JOHANNESBURG (Reuters) - South Africa cut proposed subsidies for renewable energy after it revised its estimates for debt and inflation, a document showed on Wednesday, a move likely to hurt much-anticipated investment in green energy.
The national energy regulator in March 2009 unveiled attractive feed-in-tariffs meant to stimulate large-scale investments, but the country has yet to sign a deal with one of the independent producers already putting money into projects.
Africa’s biggest economy is struggling to meet fast rising demand for power, and state-owned utility Eskom said supply would remain tight until 2015, and especially over the next two years, until its two new power plants come on stream.
Private producers and industry have long said they could supply thousands of much-needed megawatts -- either through greenfield projects or via cogeneration at their plants -- but have been blocked by a lack of power purchase deals.
The industry welcomed the initial announcement of the tariffs, which set out the price per unit of electricity to be paid for renewable energy and which they said covered the cost of power generation and allowed for a reasonable profit.

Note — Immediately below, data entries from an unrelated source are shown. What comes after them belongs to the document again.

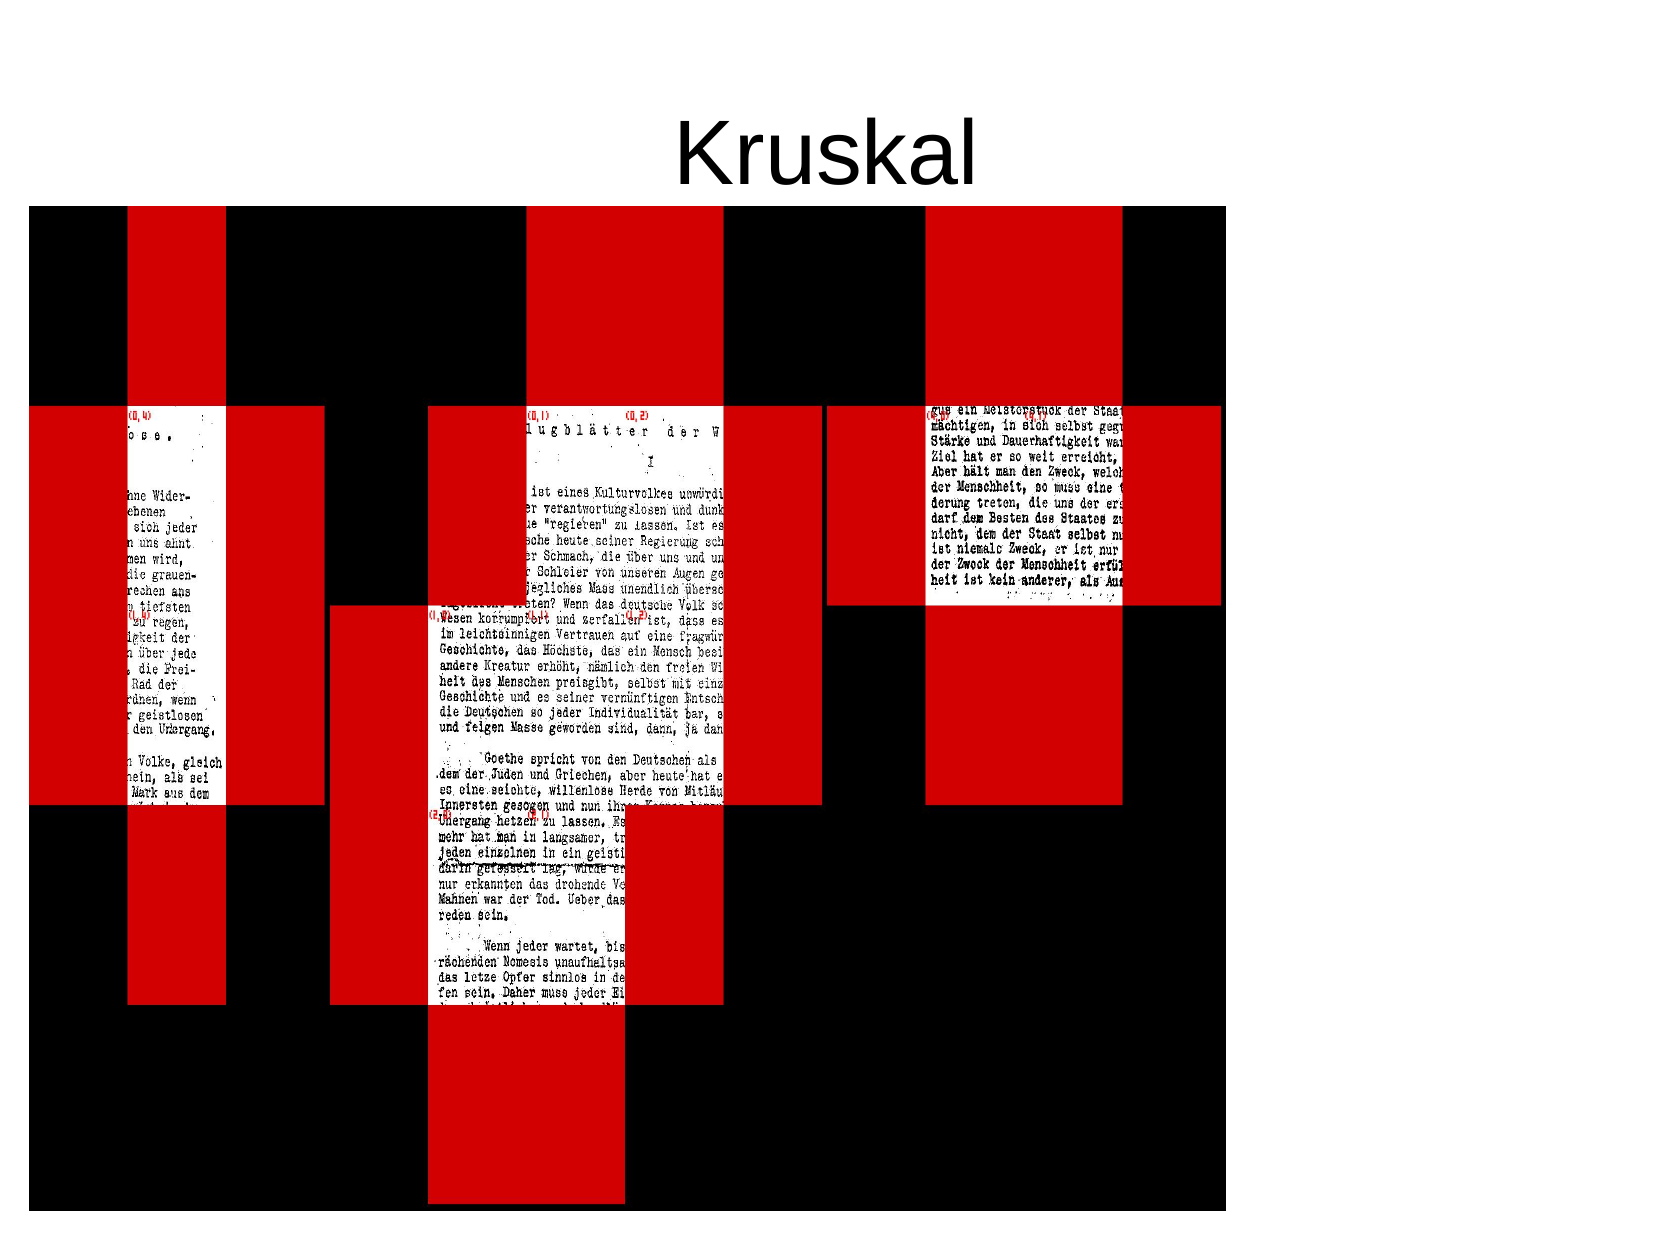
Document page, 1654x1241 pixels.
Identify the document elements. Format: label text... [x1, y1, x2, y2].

picture [29, 206, 1226, 1211]
title Kruskal [82, 49, 1571, 257]
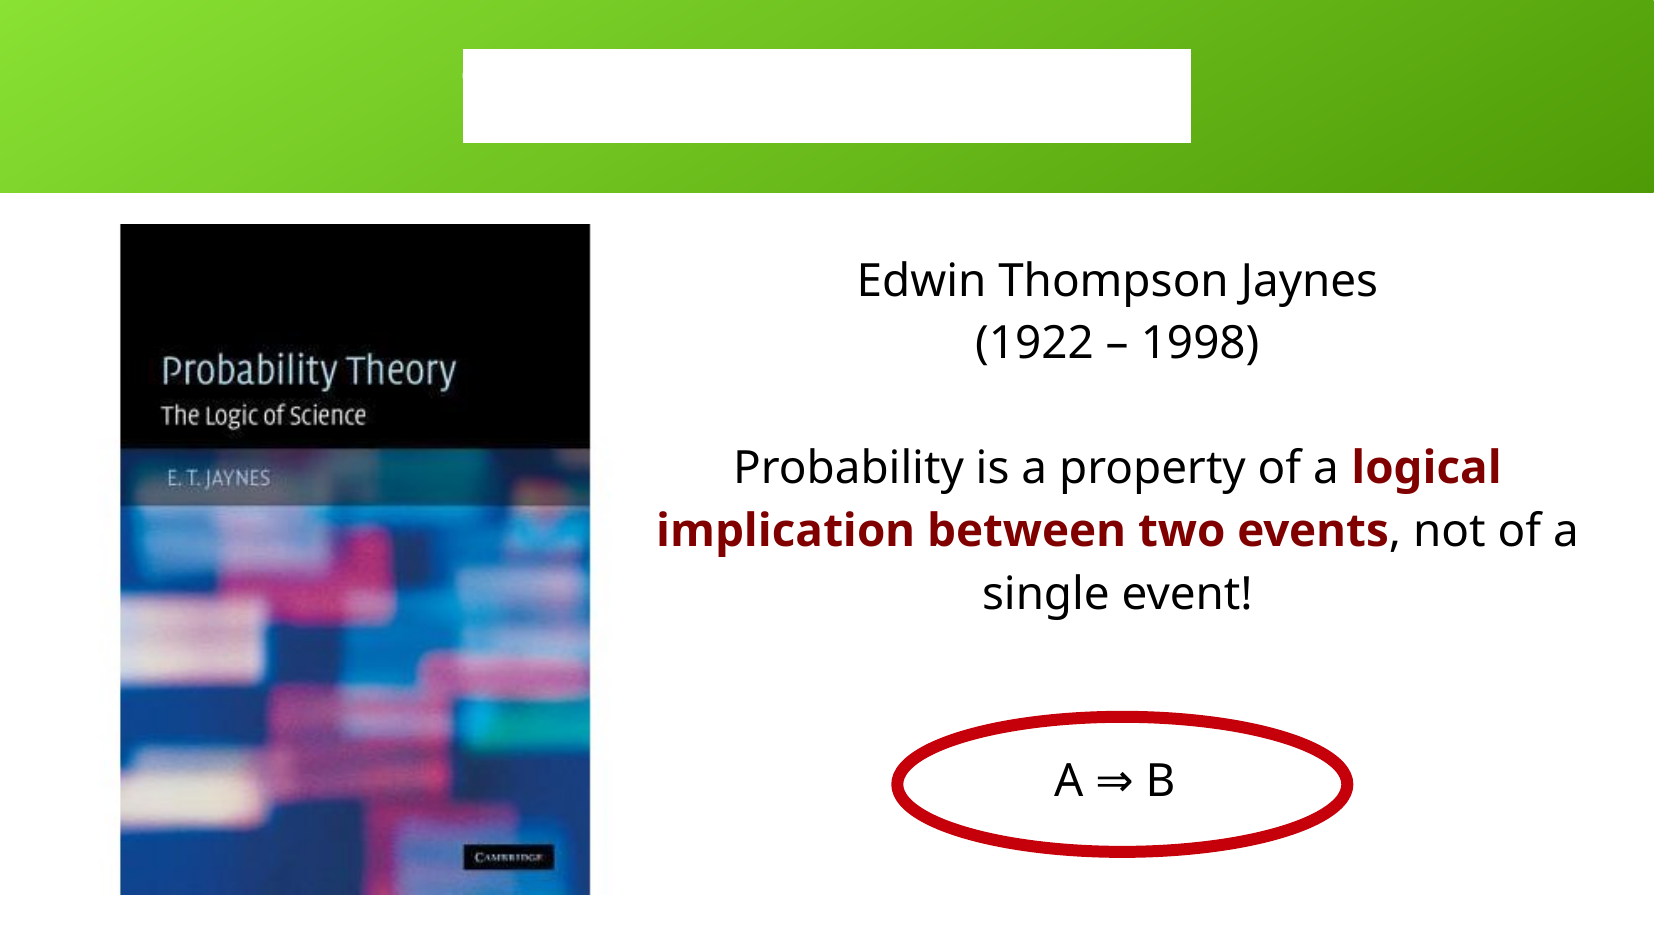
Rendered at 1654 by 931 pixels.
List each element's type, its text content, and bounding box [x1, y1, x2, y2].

text_box Edwin Thompson Jaynes (1922 – 1998) Probability is a property of a logical implication between two events, not of a single event! [630, 240, 1606, 664]
picture [20, 224, 691, 895]
text_box [897, 716, 1348, 852]
title Theoretical framework [0, 0, 1654, 193]
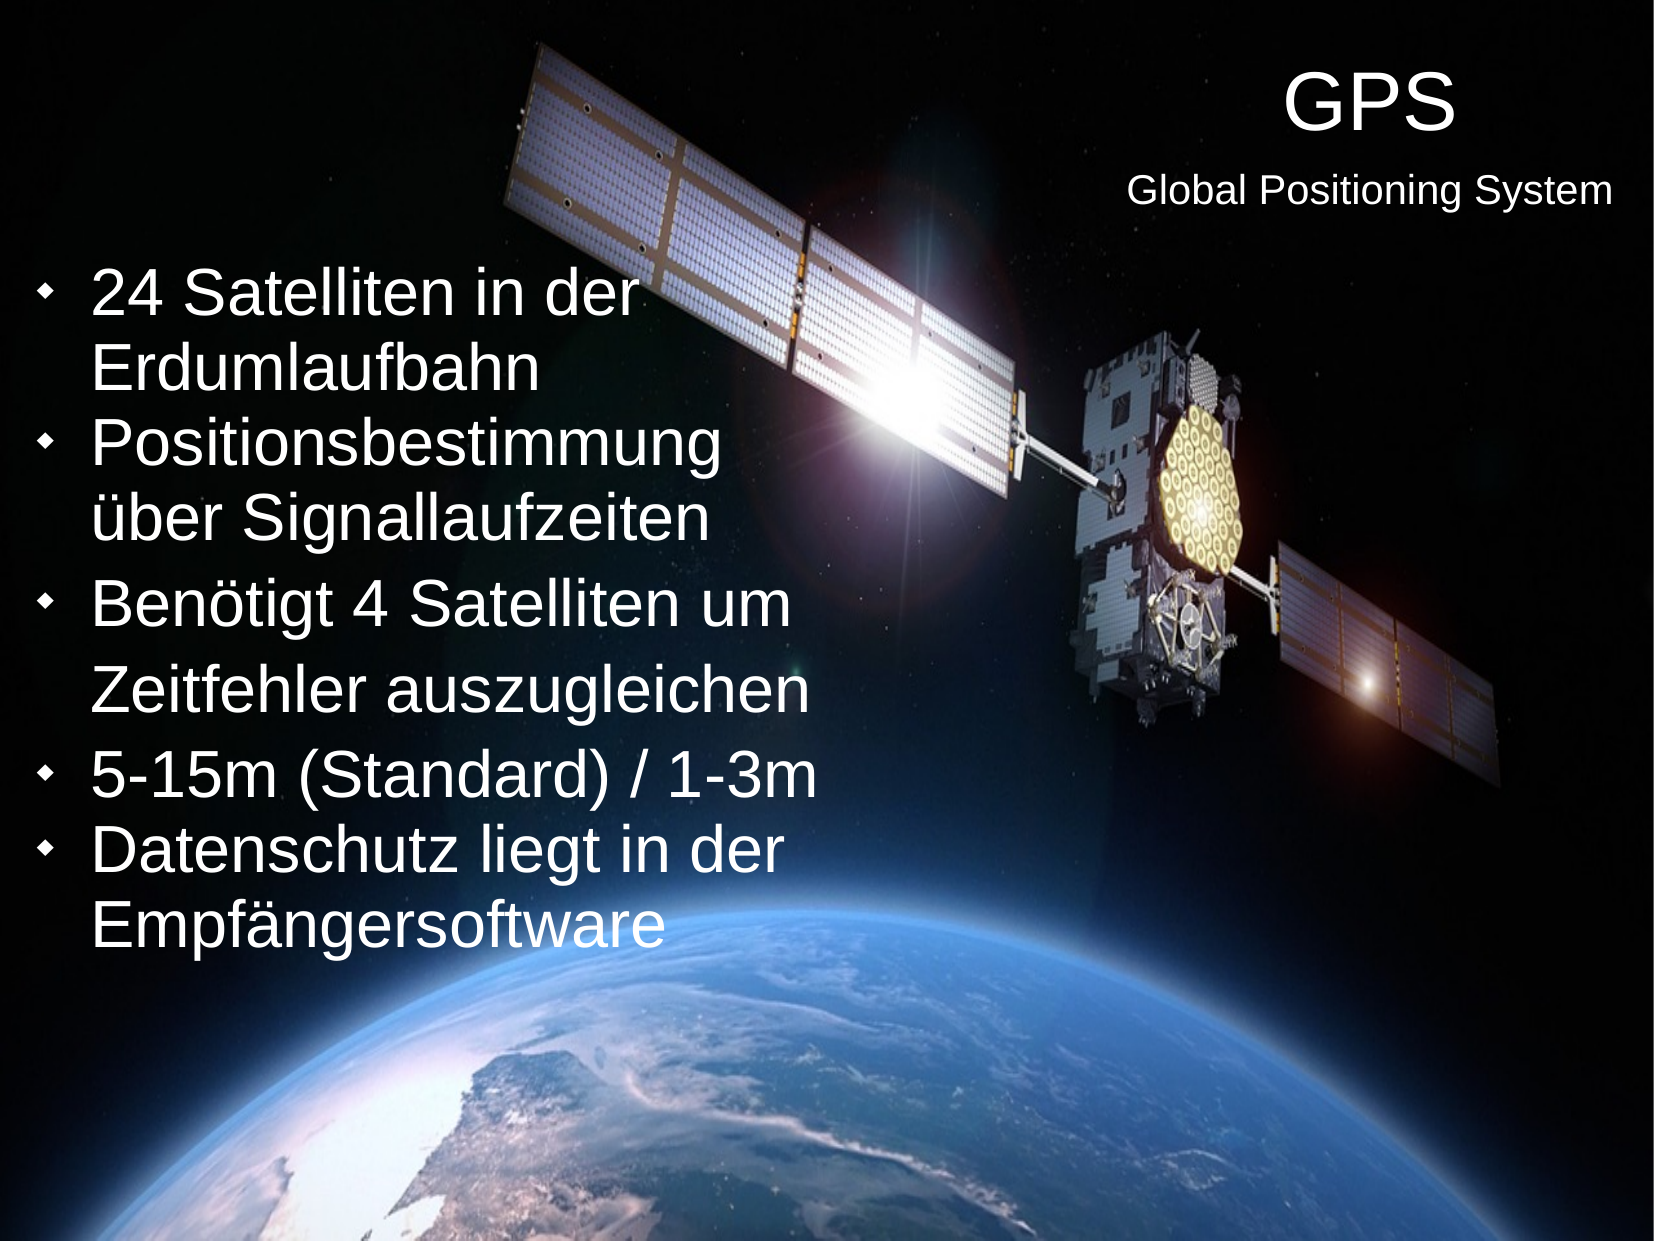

A review paper published this week showed that the regulator had revised the subsidies for the various types of energy sources downwards by between 7 and 40 percent, a move likely to anger investors and even delay construction of plants.
“The renewable energy feed-in tariffs (REFITs) approved in 2009 are reviewed as the financial and economic parameters used in the tariff determination of 2009 have since changed,” the regulator said in the document.
South Africa is increasingly looking towards renewable energy sources to help plug a chronic power shortage and decrease its dependence on the coal-fired power stations that provide most of its electricity.
The regulator said it would hold public hearings on the revised tariffs on May 5, to be approved by May 26.